Transcribe the text on how local towns got their names, from "Commodore was founded" up to and including "of the railroad.".

- _TEXT BLOCK_
==================================================

Eight families from the Irish county of Armagh settled in this area and named their town after their former homeland.
John Blair was president of the Huntington, Cambria, and Indiana Turnpike that ran through the center of the town there as it continued to Pittsburgh. The town was named after him in 1825.
Commodore was founded in 1919 by the Clearfield Bituminous Coal Company, a subsidiary of the New York Central Railroad. It was named after Commodore Cornelius Vanderbilt, founder of the railroad.
George Clymer was one of the five signers of the Declaration of Independence from Pennsylvania, and when it was incorporated in 1908, they chose to honor one of our nation’s founding fathers by naming the town after him.
The town took this name before the late country singer did. Glen Campbell was named after Cornelius Campbell, the first superintendent of the Glenwood Coal Company located there.
No, this town wasn’t named for the doughnut-eating cartoon character Homer Simpson; the town has a loftier background. It was laid out in 1854 by William Wilson, who named it after the ancient Greek poet, Homer.
John Park laid out this town in 1841 and named it after Revolutionary War General Francis Marion.
Another coal town, Rossiter was founded by the Clearfield Bituminous Coal Corporation and named for the company’s chief stockholder William Rossiter.
At one time, this area of Pennsylvania was one of the largest producers of salt in the country. In 1813, one of the salt wells there was yielding 30 bushels of salt a day, hence the name Saltsburg.
Shelocta is an Indian word meaning “Shainee Cabin,” but the town was once known as Sharp’s Mill.
Lutheran Minister George Schmick purchased land here in 1827 and called the town Schmicksburg. Along the way, it lost the “c” in its name. Although founded by Lutherans, it is known for its Amish community.

==================================================

- _EXCERPTED RECORDS_
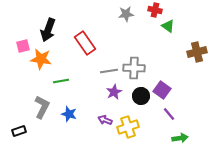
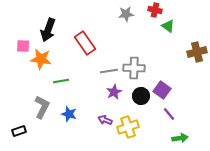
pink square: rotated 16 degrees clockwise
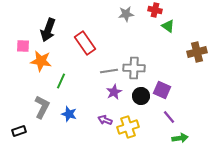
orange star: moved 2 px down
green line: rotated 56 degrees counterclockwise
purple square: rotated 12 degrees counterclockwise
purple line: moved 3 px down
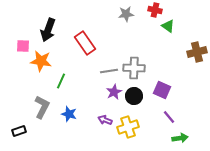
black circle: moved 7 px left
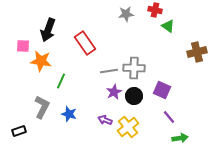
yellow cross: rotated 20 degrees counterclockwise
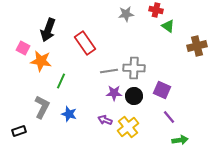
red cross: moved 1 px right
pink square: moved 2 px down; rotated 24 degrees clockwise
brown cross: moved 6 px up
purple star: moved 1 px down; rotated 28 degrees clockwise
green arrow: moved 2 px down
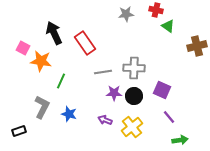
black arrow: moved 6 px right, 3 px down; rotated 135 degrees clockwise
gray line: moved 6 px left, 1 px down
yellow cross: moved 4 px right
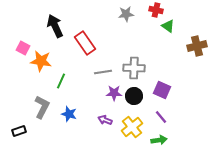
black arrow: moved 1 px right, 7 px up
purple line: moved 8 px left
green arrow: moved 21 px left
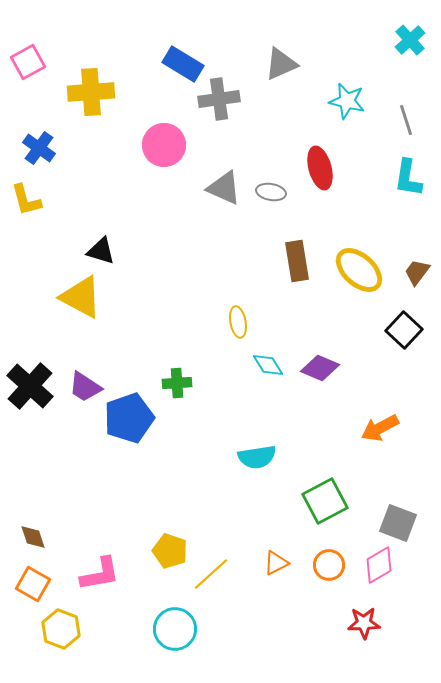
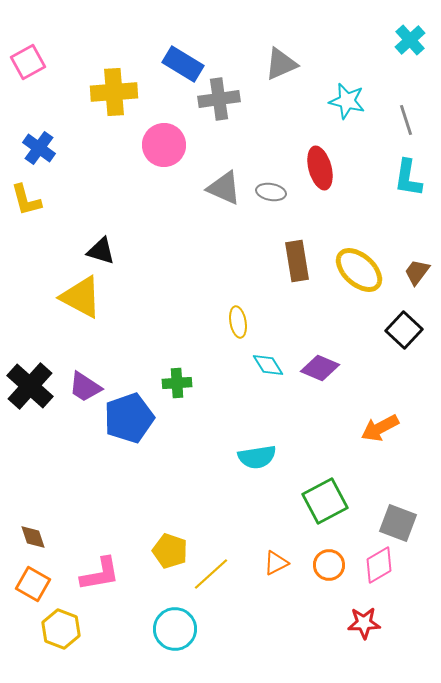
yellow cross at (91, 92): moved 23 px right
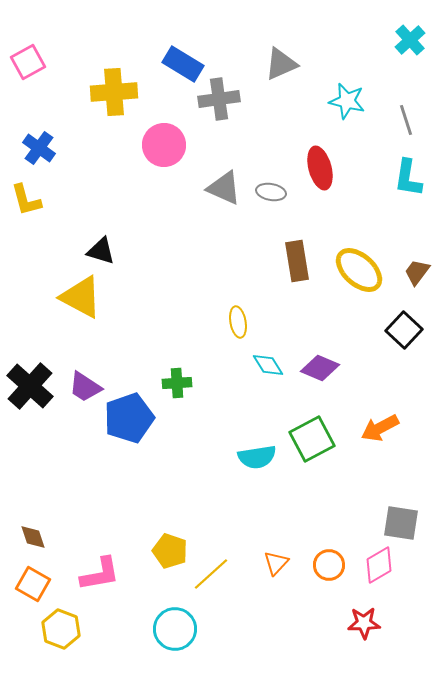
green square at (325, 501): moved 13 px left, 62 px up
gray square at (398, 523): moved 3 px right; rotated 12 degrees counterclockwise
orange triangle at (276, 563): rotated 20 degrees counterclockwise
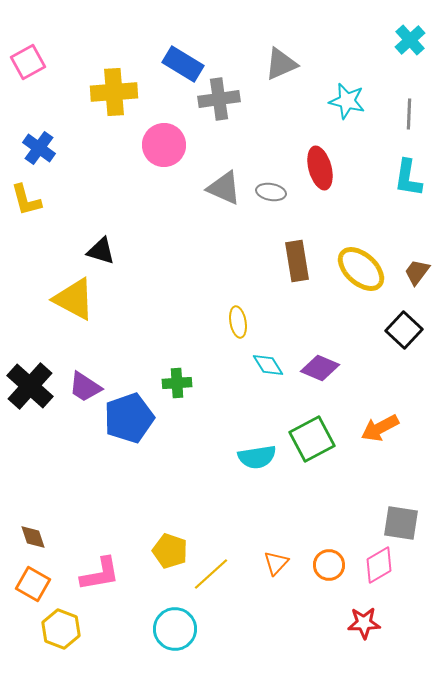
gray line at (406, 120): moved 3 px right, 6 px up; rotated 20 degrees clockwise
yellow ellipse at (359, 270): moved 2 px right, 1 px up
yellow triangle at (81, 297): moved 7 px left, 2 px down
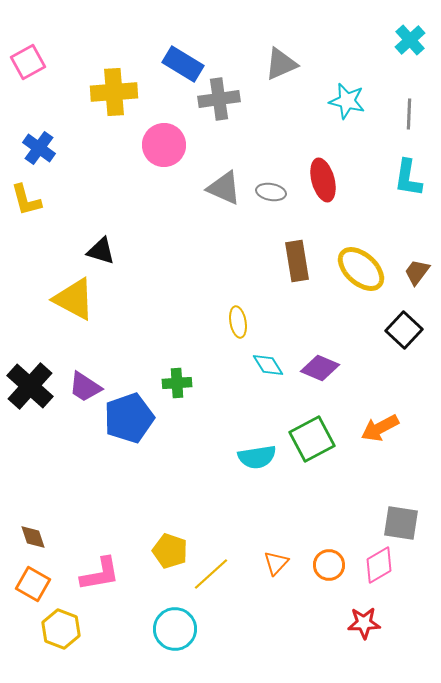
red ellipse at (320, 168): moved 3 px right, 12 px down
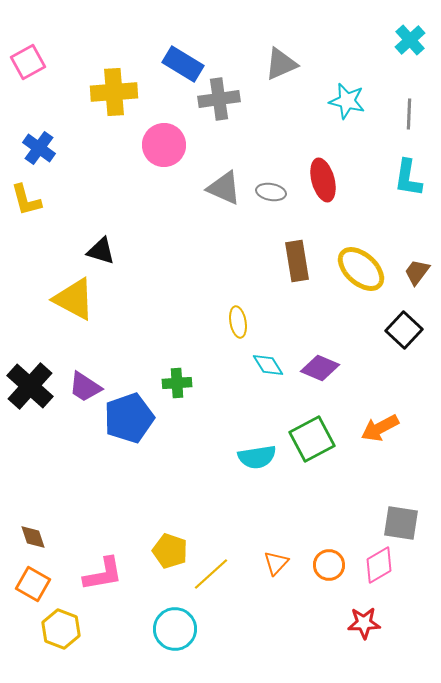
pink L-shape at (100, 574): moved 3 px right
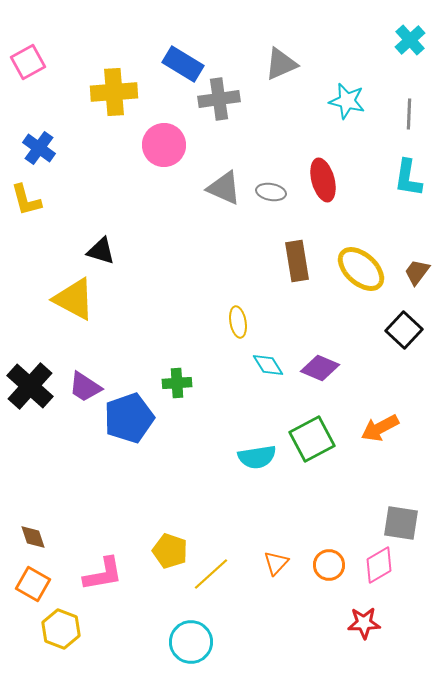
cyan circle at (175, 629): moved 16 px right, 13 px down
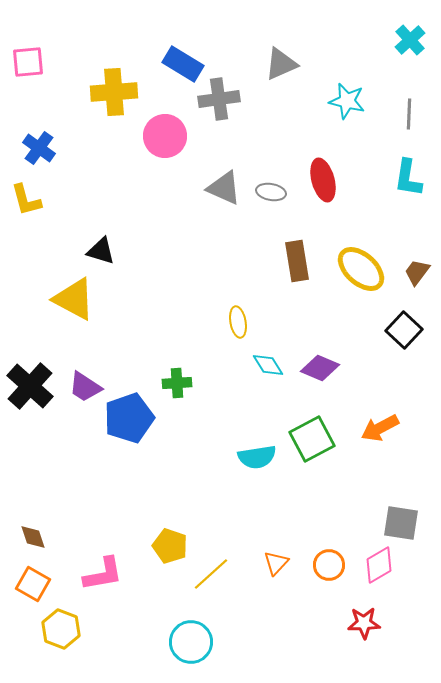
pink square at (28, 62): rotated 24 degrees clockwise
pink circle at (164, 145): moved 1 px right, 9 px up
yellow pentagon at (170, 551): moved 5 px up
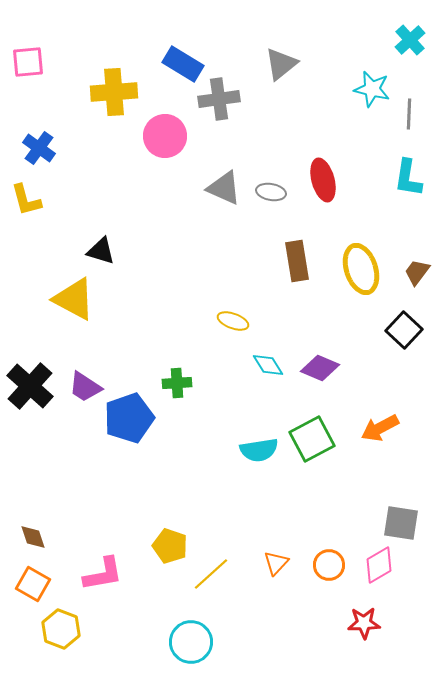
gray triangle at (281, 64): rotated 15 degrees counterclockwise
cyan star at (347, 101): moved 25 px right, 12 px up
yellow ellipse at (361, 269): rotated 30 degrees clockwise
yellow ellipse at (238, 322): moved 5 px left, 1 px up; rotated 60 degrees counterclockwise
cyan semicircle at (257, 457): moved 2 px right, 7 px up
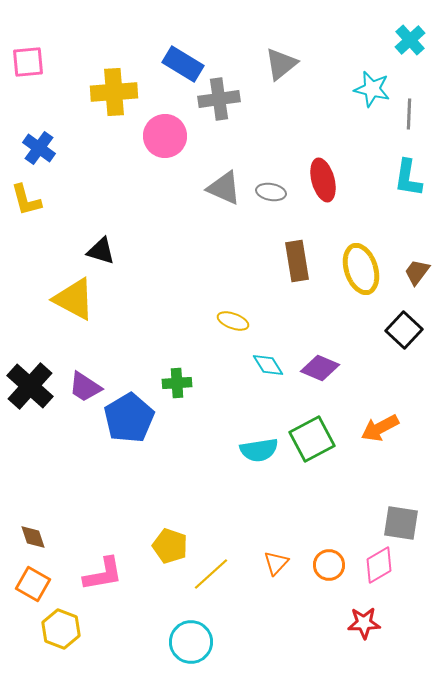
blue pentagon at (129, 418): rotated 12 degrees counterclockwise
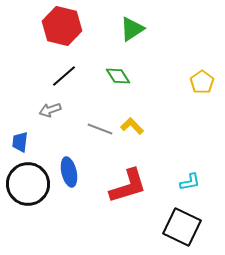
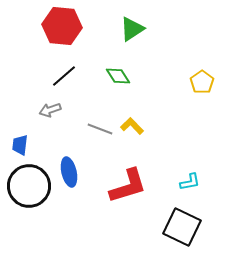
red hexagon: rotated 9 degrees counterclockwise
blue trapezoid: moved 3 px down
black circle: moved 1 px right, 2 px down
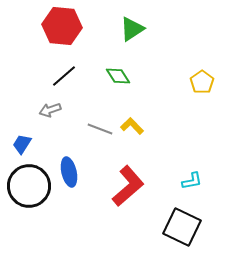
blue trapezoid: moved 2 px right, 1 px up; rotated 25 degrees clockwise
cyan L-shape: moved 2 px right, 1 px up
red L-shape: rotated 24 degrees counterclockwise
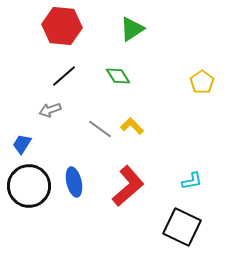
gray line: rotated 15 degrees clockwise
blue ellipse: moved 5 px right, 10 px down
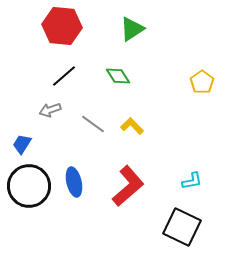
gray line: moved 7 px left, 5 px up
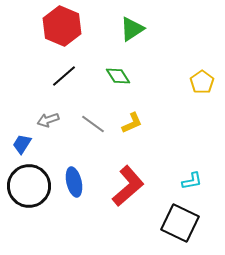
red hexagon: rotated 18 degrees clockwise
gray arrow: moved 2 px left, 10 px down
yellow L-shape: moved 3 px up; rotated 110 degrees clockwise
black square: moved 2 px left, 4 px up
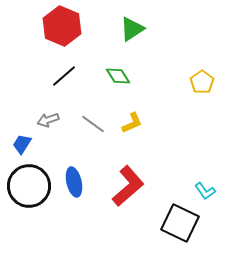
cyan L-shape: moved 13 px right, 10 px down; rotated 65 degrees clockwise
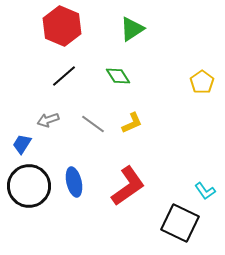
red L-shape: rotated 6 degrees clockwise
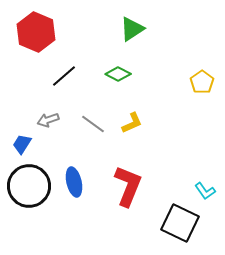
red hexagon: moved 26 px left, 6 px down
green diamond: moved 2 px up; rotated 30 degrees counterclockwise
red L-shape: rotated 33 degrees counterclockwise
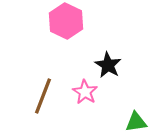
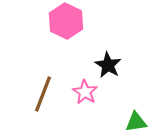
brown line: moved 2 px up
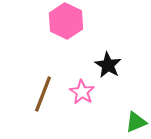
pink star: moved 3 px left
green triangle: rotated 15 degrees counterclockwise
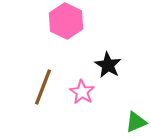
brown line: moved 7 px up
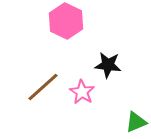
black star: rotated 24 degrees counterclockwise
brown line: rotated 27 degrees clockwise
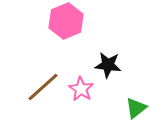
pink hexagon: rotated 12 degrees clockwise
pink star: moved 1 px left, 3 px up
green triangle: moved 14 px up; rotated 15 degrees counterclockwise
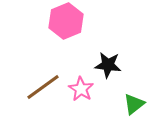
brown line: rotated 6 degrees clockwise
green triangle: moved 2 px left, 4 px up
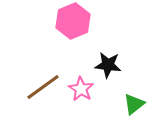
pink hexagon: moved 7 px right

==================================================

- _SOLUTION TO THE EXERCISE_
Commodore was founded in 1919 by the Clearfield Bituminous Coal Company, a subsidiary of the New York Central Railroad. It was named after Commodore Cornelius Vanderbilt, founder of the railroad.